Ingredients

  • ½ cup dried unsweetened coconut flakes
  • ½ pound medium-large shrimps (about 14 to 16), shelled and deveined, tails intact
  • ½ teaspoon minced garlic
  • ½ teaspoon crushed or grated fresh ginger
  • ½ teaspoon lemon juice
  • ½ teaspoon coarsely ground black pepper
  • ½ teaspoon ground cumin
  • ¼ teaspoon coarse salt
  • ¾ teaspoon cornstarch
  • Nutritional Information
    • Nutritional analysis per serving (2 servings)

      245 calories; 14 grams fat; 12 grams saturated fat; 0 grams trans fat; 0 grams monounsaturated fat; 0 grams polyunsaturated fat; 6 grams carbohydrates; 3 grams dietary fiber; 1 gram sugars; 24 grams protein; 182 milligrams cholesterol; 434 milligrams sodium

    • Note: Nutrient information is not available for all ingredients.
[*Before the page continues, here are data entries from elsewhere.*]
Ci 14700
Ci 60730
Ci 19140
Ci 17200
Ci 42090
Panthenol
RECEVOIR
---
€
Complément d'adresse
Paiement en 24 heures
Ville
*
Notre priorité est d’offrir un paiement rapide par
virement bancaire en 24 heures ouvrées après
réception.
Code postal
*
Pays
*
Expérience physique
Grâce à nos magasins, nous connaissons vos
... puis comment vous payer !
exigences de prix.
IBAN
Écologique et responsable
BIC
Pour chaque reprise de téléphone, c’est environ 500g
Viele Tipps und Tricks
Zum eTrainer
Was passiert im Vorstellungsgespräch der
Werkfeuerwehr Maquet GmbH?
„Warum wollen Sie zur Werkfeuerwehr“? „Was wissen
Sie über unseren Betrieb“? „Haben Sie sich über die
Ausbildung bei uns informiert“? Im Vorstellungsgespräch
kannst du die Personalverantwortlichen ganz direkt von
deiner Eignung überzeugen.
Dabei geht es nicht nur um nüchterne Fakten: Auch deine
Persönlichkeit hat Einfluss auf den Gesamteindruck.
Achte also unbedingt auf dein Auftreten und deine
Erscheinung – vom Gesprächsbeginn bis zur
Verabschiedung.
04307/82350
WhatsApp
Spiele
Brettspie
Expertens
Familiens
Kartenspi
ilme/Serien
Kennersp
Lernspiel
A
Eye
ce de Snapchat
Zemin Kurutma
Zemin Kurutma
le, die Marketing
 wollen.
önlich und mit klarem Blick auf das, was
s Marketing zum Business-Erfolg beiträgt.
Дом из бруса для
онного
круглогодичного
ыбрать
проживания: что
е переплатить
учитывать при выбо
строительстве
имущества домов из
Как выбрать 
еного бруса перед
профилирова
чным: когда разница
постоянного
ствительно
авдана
Amount is based on available data.

Two servings

Preparation

  1. Spread out the coconut flakes in a 10-inch microwave-proof pie plate or dish. Toast, uncovered, at 100 percent power in a 650- to 700-watt microwave carousel oven for 3 to 5 minutes, or until lightly golden. Stir once during the cooking time. (The coconut will color unevenly.) Remove from the oven and set aside to cool.
  2. Place the shrimps in a bowl. Add the remaining ingredients and mix well to coat the shrimps. Lift the shrimps by their tails and dip them one at a time in the toasted coconut. Coat them evenly but lightly. Arrange the shrimps in the microwave-proof pie plate or dish, petal fashion, with the tails toward the center of the pan.
  3. Cook, covered, at 100 percent power in the microwave oven for 1 to 2 minutes, or until the shrimps are just done. They should be pink and firm. Remove and serve.